I bought a franklin wireless cdu-550 (http://www.fklt.com/product-usb.php) and I got it to work under windows but I cant figure it out under linux. The company says its supports linux but I cant find any info on it. I enable USB modems in the kernel and emerged ppp but I dont know what /dev to use or if I even have the right driver(there doesnt seem to be linux drivers on franklin's site). anybody know what to do?

----------

## erik258

https://forums.gentoo.org/viewtopic-t-427992-highlight-evdo.html?sid=5d2390d7e2cd3e8d2dd66375741fb88d

that forum post will probably help a lot.  

there's also this "Direct from Franklin" [sic] 

http://www.evdoforums.com/thread3560.html

that looks really easy if yuou like blindly copy-pasting at the root console!  i looked it over and it seems save enough i guess.  

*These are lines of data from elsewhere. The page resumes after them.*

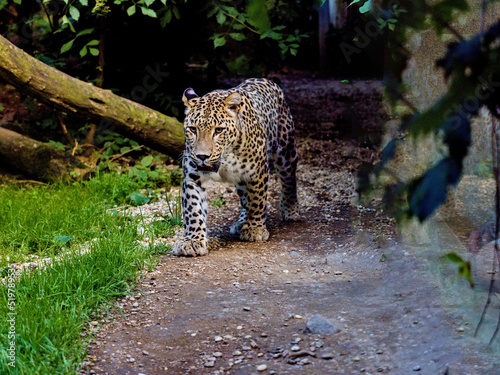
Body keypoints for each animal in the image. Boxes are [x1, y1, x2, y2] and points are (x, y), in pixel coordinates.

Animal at [173, 78, 296, 258]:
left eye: (218, 130)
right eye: (193, 129)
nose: (202, 156)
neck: (224, 158)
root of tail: (266, 80)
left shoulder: (257, 171)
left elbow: (257, 200)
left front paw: (255, 229)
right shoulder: (192, 177)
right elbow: (193, 209)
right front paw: (193, 241)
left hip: (286, 149)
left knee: (289, 178)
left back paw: (290, 210)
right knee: (244, 197)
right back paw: (241, 222)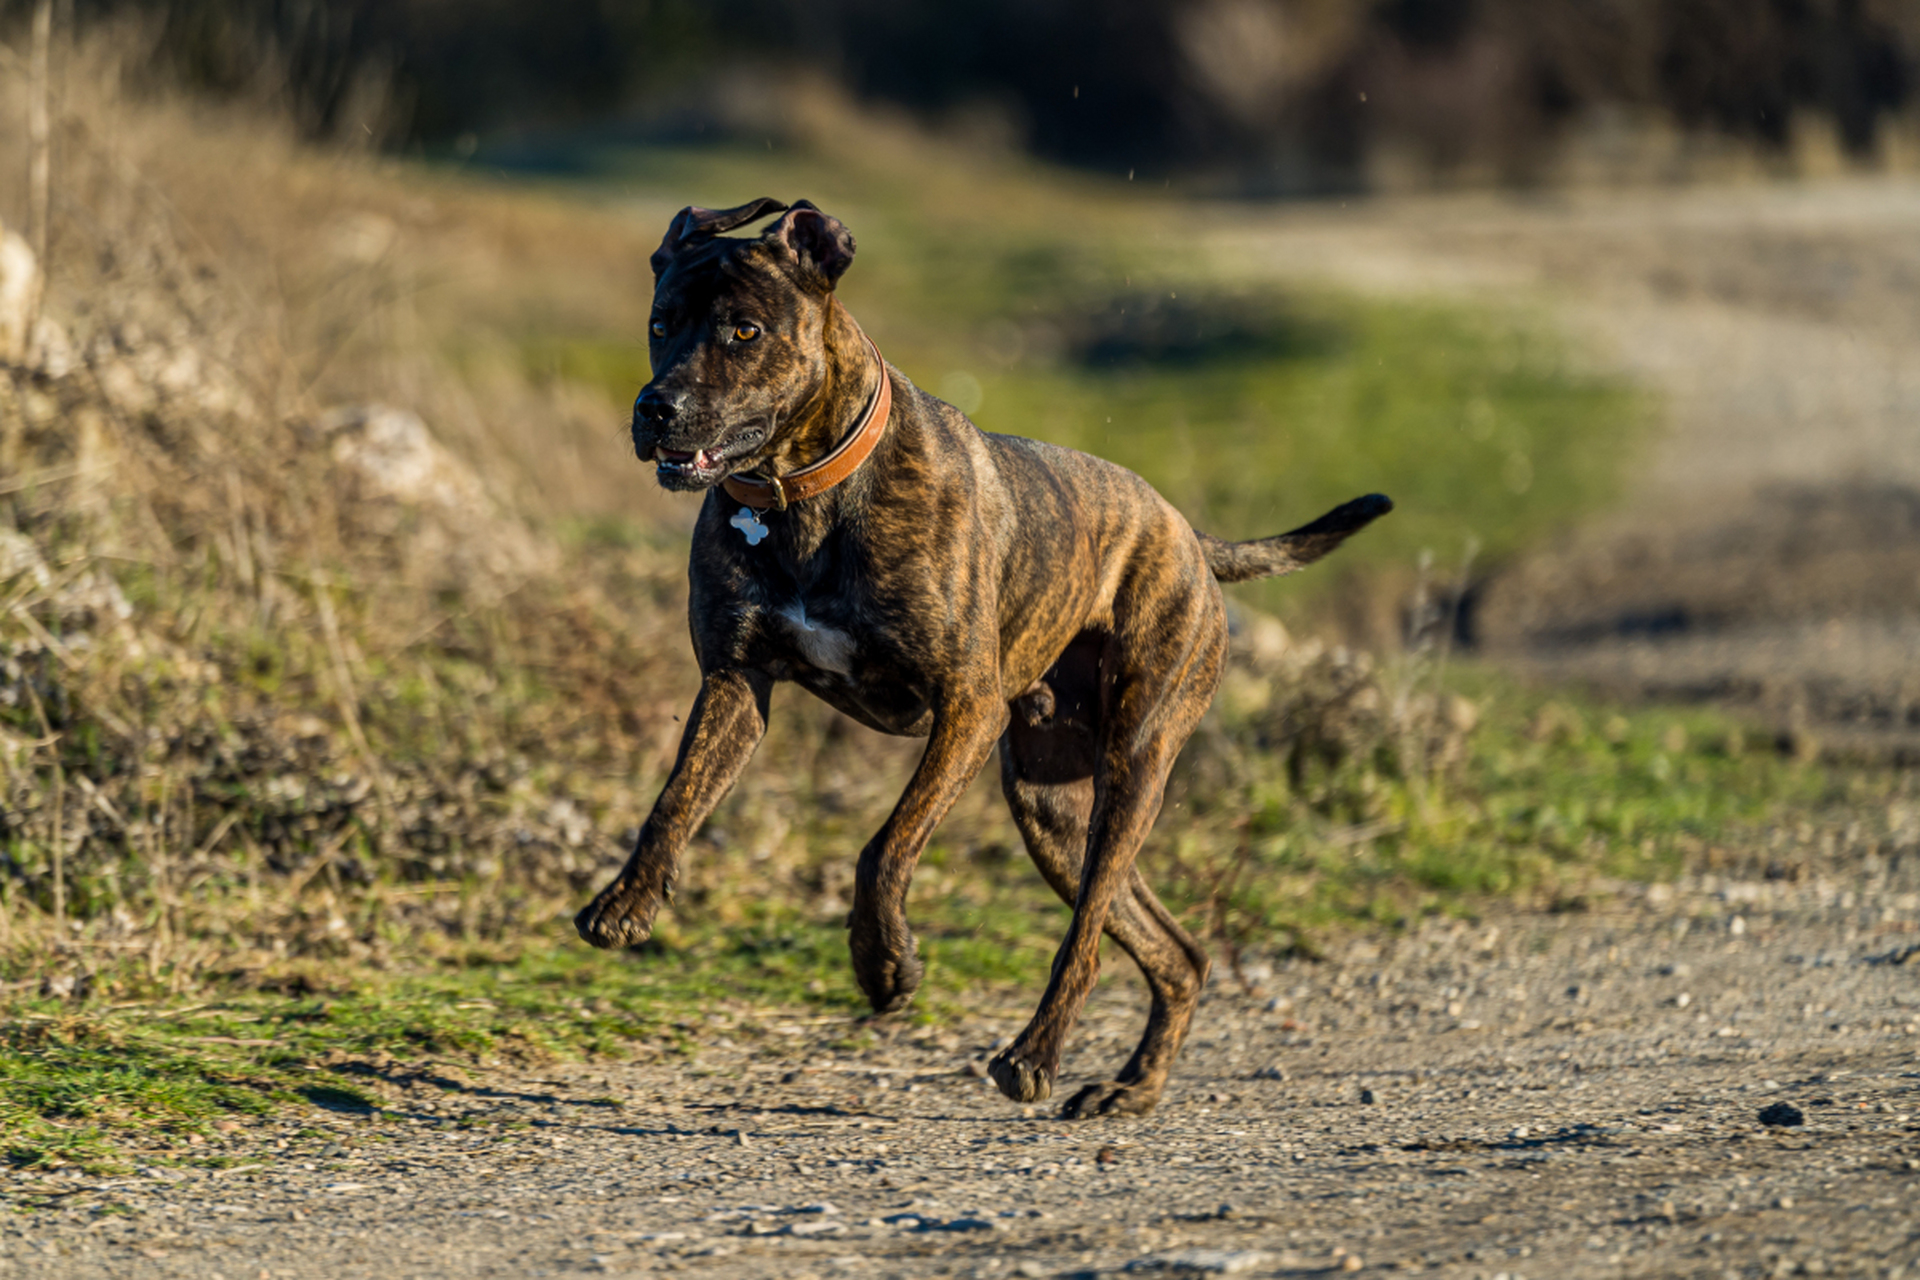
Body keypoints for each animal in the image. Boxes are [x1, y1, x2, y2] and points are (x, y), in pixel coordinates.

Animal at [572, 195, 1397, 1113]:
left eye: (745, 332)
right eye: (660, 324)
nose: (657, 408)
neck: (802, 491)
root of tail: (1187, 533)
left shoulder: (966, 708)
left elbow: (884, 848)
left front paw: (885, 965)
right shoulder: (735, 685)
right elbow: (674, 800)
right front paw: (627, 902)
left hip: (1133, 768)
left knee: (1087, 937)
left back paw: (1035, 1055)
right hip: (1050, 808)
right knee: (1175, 951)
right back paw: (1132, 1089)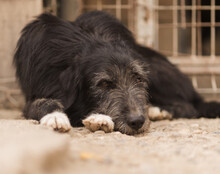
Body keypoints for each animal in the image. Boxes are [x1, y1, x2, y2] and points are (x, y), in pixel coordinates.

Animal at [13, 10, 220, 135]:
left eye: (138, 79)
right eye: (104, 83)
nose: (137, 121)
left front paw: (97, 118)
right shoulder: (35, 89)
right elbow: (40, 102)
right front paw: (55, 116)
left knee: (191, 106)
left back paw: (158, 110)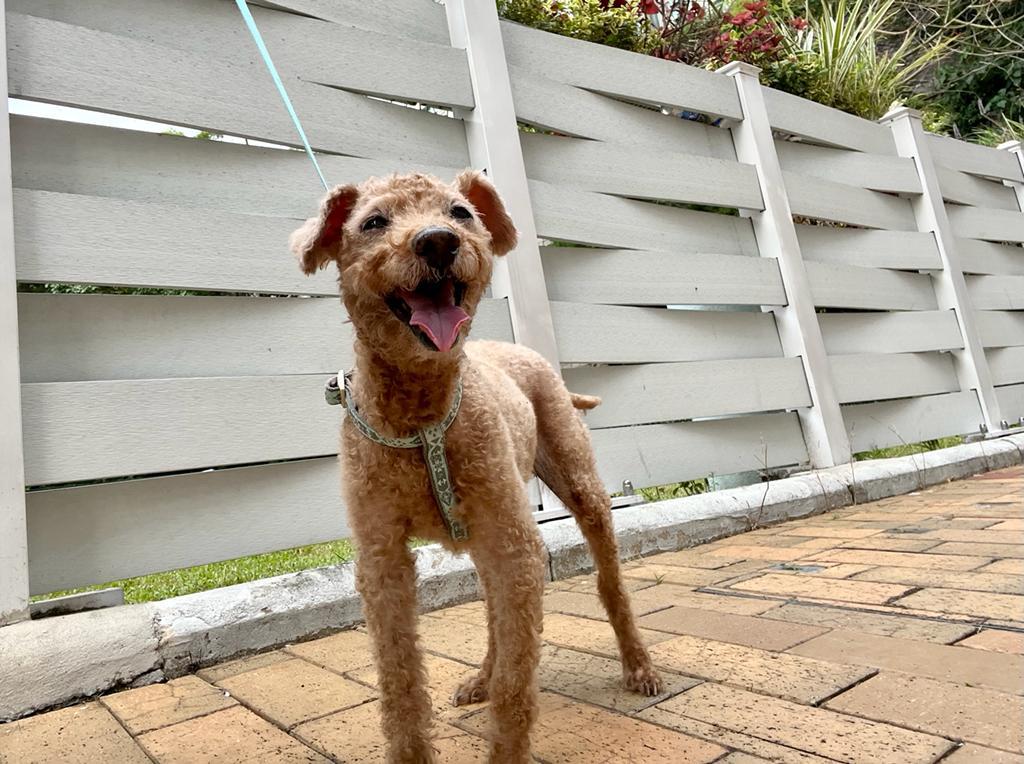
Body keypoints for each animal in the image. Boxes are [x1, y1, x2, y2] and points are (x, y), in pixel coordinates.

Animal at [290, 171, 662, 763]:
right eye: (373, 222)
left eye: (460, 212)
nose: (437, 242)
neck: (420, 417)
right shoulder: (382, 558)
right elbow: (400, 682)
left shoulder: (515, 546)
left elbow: (516, 684)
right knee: (494, 613)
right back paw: (481, 677)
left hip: (578, 487)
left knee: (610, 586)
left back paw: (638, 667)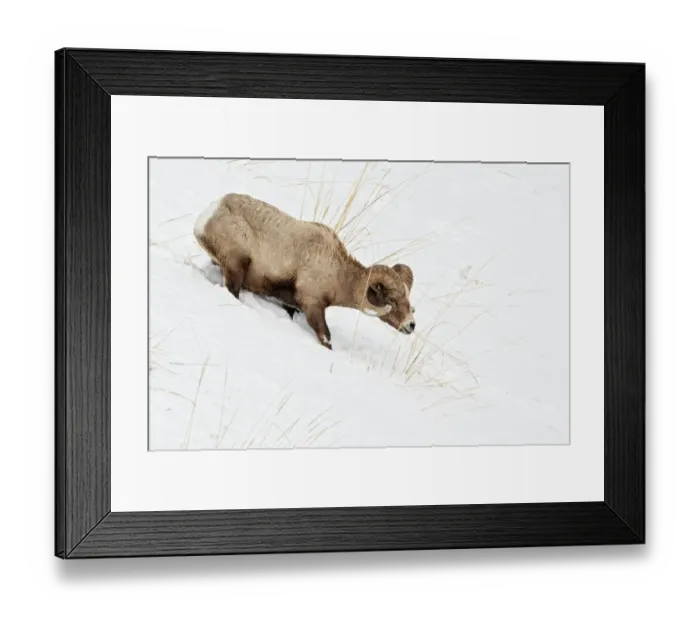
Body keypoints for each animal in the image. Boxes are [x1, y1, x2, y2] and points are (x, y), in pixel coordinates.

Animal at [194, 193, 416, 350]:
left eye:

good luck!! that looks like one neat device you have there.  how fast does it go?

----------

## iamdar

sorry for not replying for so long, I was having windows issues (that turned out to be my own fault) and I am busy with work(my ship gets underway in 3 weeks). 

The device works well, I get decent download speeds, much much better than dial-up but a little worse than dsl. It depends on the area and the signal strength obviously but its enough to play WoW and download stuff on the messdeck while inport. I really dont think it will work in the middle of the ocean but we will see.

I will try to screw around with it more and try and see If I can get it recognized under linux

thanks for you input, 

                                      Da'r

----------

## iamdar

ok, sorry for this taking so long, but again i have been very busy. the device works fine under windows, linux and osx. Under linux all I have to do was enable usb modem support in the kernel and dmesg after pluging the modem in, After a min dmesg informed me that the modem was assigned to /dev/ttyAMC0 and I just used kppp with the same settings windows uses (phone number #777, username sprint, no password)

----------

## erik258

sweet.       that is pretty spiffy.

----------